# Исходный текст:

Поэзия Юрия Беридзе - это русский литературный язык. Тот самый, который от Пушкина и далее. Минуя революционные эксперименты с границами нормы. Такая классичность, скорее, идет от личности автора и его внутренних критериев и предпочтений. Она же автора и характеризует. Эксперименты Юрия Беридзе - не языкового, а стилевого качества. Ему не только не чуждо стилизаторство, но и даже доставляет удовольствие ролевая игра образов - с просторечными монологами, с изощренной куртуазностью, с фольклорной стихией... Такие эксперименты показывают богатство потенциальных возможностей автора. Умение пройти по краю, не пересекая границ, очередное свидетельство о культуре личности. Чувственный же отзвук у читателя - свидетельство о поэтической подлинности. Что по сути и является главным.
"Афганские четки" Михаила Кошкоша
Двадцать лет назад советские войска ушли из Афганистана. Но на обочинах горных дорог остались не только остовы сгоревших машин и подорванных танков. За хребты Гиндукуша зацепилась молодость и судьба десятков тысяч парней. Вот и для Михаила Кошкоша Афганистан стал рубежом, точкой отсчета - не только жизни, но и творчества.

# Блок данных:
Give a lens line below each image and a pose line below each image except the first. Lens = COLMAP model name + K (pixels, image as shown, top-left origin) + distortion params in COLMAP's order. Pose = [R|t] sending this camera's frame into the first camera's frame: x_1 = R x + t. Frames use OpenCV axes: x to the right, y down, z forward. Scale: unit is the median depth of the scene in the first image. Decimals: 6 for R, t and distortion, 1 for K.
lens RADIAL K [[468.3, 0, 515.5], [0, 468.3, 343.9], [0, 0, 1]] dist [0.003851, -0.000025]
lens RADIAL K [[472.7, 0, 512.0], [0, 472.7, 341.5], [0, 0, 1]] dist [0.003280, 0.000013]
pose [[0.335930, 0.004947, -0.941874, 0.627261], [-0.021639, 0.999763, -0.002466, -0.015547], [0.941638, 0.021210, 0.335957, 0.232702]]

# Задание:
Воспроизведите дословно и целиком исходный текст о стихах Юрия Беридзе и Михаила Кошкоша, ничего в нем не меняя.

# Письменный ответ:
Поэзия Юрия Беридзе - это русский литературный язык. Тот самый, который от Пушкина и далее. Минуя революционные эксперименты с границами нормы. Такая классичность, скорее, идет от личности автора и его внутренних критериев и предпочтений. Она же автора и характеризует. Эксперименты Юрия Беридзе - не языкового, а стилевого качества. Ему не только не чуждо стилизаторство, но и даже доставляет удовольствие ролевая игра образов - с просторечными монологами, с изощренной куртуазностью, с фольклорной стихией... Такие эксперименты показывают богатство потенциальных возможностей автора. Умение пройти по краю, не пересекая границ, очередное свидетельство о культуре личности. Чувственный же отзвук у читателя - свидетельство о поэтической подлинности. Что по сути и является главным.
"Афганские четки" Михаила Кошкоша
Двадцать лет назад советские войска ушли из Афганистана. Но на обочинах горных дорог остались не только остовы сгоревших машин и подорванных танков. За хребты Гиндукуша зацепилась молодость и судьба десятков тысяч парней. Вот и для Михаила Кошкоша Афганистан стал рубежом, точкой отсчета - не только жизни, но и творчества.